The papers, dating primarily from 1954 to 1974, consist of six linear feet of material arranged into five series-general, clients, clippings, audio-visual, and oversize. General papers consist chiefly of correspondence with clients including James F. Byrnes, Robert McNair, and Strom Thurmond. The series also includes speech notes and biographical and agency information.

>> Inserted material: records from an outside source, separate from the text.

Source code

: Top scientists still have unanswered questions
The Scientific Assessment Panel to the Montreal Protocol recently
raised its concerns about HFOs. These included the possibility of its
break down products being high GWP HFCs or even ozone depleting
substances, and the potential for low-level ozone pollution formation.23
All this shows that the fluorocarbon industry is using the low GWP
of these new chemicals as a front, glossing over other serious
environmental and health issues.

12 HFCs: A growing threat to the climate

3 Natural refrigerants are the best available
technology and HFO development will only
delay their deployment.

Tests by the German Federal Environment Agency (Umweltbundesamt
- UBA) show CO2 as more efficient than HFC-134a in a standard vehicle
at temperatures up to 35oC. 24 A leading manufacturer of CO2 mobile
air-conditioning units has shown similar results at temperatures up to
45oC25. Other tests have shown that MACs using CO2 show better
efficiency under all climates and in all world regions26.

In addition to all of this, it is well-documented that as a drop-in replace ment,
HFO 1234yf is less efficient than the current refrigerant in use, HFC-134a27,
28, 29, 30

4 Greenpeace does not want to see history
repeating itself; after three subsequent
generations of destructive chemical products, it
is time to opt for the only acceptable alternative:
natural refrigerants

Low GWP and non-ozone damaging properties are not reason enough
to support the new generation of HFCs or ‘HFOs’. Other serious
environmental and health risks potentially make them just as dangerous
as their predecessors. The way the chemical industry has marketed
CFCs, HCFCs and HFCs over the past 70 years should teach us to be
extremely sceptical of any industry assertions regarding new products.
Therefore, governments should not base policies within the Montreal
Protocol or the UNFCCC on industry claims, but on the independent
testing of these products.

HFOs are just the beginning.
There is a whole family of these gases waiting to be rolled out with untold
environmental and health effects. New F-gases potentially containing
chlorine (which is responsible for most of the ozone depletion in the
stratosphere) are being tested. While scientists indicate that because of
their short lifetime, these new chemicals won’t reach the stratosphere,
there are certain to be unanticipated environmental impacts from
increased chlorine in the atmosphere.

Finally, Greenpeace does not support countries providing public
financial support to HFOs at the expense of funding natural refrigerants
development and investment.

The clients series constitutes the bulk of the collection. In addition to political clients, the firm handled the All-American City Celebrations for Columbia and Florence, Kline Iron and Steel Co., the 1972 minibottle campaign, the Palmetto Outdoor Historical Drama, the Southern Governor's Conference, and the Tricentennial Commission. The firm's involvement in the controversy with Badische Anilin und Sodafabrik (BASF) is the most well-documented account. The firm represented opponents of the proposed construction by BASF of a plant in Beaufort County that would manufacture dyes, plastics and petro-based products. Citizens groups, concerned over the potential environmental impact of the plant, began to form in opposition to BASF in late 1969. South Carolinians for a Better Environment, South Carolina Environmental Action, Inc., and the Citizens Association of Beaufort County are the three main groups documented in this collection for their opposition to BASF. According to "Fight With A Giant: A thumbnail synopsis of the BASF controversy," the firm worked to "outline and guide its [the groups'] efforts to inform the public of the threat posed by the proposed location of BASF in estuarine waters" (8 February 1972). Since the agency worked with several citizens groups on this issue, their records for each organization overlap.

Audiovisual materials include a sizable number of photographs and slides, a smaller number of negatives, and four radio spots from the 1972 minibottle campaign.